By Brandon Howell –
Vanquished Democratic Senate candidate Michelle Nunn made a brief foray back into the limelight recently. She was first spotted in Washington in the halls of the Senate where, if she had won, she’d now be preparing to take office as Georgia’s first Democratic senator since 2002. She also deployed her campaign email list in an appeal for Sen. Mary Landrieu, D-La., who was later shellacked in a Dec. 6 runoff that gave Republicans their 54th seat in the upper chamber.
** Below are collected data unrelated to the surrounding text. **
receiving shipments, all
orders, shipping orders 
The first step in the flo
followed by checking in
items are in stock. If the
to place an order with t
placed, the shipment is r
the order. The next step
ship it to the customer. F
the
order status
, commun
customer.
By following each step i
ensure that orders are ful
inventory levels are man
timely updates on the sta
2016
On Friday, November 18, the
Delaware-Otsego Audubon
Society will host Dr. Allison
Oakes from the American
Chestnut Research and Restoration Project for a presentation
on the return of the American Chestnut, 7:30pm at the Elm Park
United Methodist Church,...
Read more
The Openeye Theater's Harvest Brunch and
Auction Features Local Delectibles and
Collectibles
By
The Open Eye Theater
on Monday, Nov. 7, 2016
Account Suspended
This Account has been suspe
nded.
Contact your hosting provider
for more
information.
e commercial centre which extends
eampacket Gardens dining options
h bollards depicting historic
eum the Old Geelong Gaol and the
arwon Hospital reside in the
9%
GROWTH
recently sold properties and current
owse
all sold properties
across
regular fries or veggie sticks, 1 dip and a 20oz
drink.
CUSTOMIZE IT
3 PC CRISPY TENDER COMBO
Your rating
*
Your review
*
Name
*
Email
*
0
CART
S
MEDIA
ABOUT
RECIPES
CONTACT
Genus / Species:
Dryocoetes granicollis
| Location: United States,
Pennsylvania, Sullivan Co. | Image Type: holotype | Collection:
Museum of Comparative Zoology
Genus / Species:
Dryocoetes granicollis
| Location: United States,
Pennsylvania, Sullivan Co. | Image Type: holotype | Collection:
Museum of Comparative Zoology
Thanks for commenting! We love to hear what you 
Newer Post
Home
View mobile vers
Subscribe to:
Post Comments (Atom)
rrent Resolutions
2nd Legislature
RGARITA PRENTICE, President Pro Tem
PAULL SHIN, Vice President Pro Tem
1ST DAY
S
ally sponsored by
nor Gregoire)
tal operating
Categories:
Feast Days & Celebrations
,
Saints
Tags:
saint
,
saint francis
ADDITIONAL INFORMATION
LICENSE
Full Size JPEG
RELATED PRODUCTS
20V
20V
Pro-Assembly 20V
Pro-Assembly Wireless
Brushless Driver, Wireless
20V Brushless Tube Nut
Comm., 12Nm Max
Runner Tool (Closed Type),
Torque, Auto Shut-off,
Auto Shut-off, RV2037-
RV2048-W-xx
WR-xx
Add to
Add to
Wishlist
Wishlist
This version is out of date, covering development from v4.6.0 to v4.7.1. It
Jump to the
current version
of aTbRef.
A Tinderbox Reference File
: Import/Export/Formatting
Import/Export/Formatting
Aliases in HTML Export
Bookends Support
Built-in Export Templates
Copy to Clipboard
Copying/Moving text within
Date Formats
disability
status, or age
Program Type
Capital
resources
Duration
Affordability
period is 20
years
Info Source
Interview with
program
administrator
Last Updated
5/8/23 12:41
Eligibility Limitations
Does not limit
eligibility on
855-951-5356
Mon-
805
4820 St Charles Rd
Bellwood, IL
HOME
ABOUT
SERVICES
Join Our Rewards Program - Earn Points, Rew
However insignificant both stories actually were, they were still enough to net Nunn some media attention. As expected, they also foster speculation as to whether or not she’ll be a candidate for office in Georgia anytime soon. It’s not unjustified. Nunn proved to be a fundraising force to be reckoned with, hauling in over $13 million in contributions. She drew national attention and outpaced the Democrats’ gubernatorial candidate, Jason Carter, in terms of total statewide votes.
Within all of that, however, are reasons why it’s tough to imagine seeing Nunn’s name on a ballot again, at least in the short-term. Despite the fundraising prowess and the ads attacking Sen.-elect David Perdue that many national onlookers thought were damaging, Nunn only mustered 45 percent of the vote. Houston County, from which her family hails, was cited by many as a possible battleground following Perdue’s clinching the GOP nomination, given that her father grew up there. Nunn, however, just managed 40 percent of the vote there, in line with the performance of all Democrats there in recent years.
For all intents and purposes, Nunn parachuted into a primary field cleared of credible opposition, and subsequently avoided appearing to be a Democrat at all costs. Her fundraising stoked the hopes of turning a Senate seat blue. Carter’s bid for governor, on the other hand, was seen from the get-go as a prelude to a probable run in 2018. Not only that, but he was stepping up to challenge an incumbent many felt would have an easy re-election bid. Nunn’s entry into the Senate race was immediately portrayed as putting the Senate seat in play; it was only after a few months that some began to feel Carter was as viable a candidate. Nunn also got millions of dollars in outside reinforcements that never came to Carter, and yet she only outpaced him by a statistically moot margin.
Had she at least met expectations — forced a runoff, or did better with white voters (particularly white females) and had Sen. Johnny Isakson opted for retirement over re-election – then perhaps Nunn for Senate in 2016 would be discussed. But none of those possibilities materialized. As such, it’s tough to imagine Michelle Nunn seeking office again in this decade.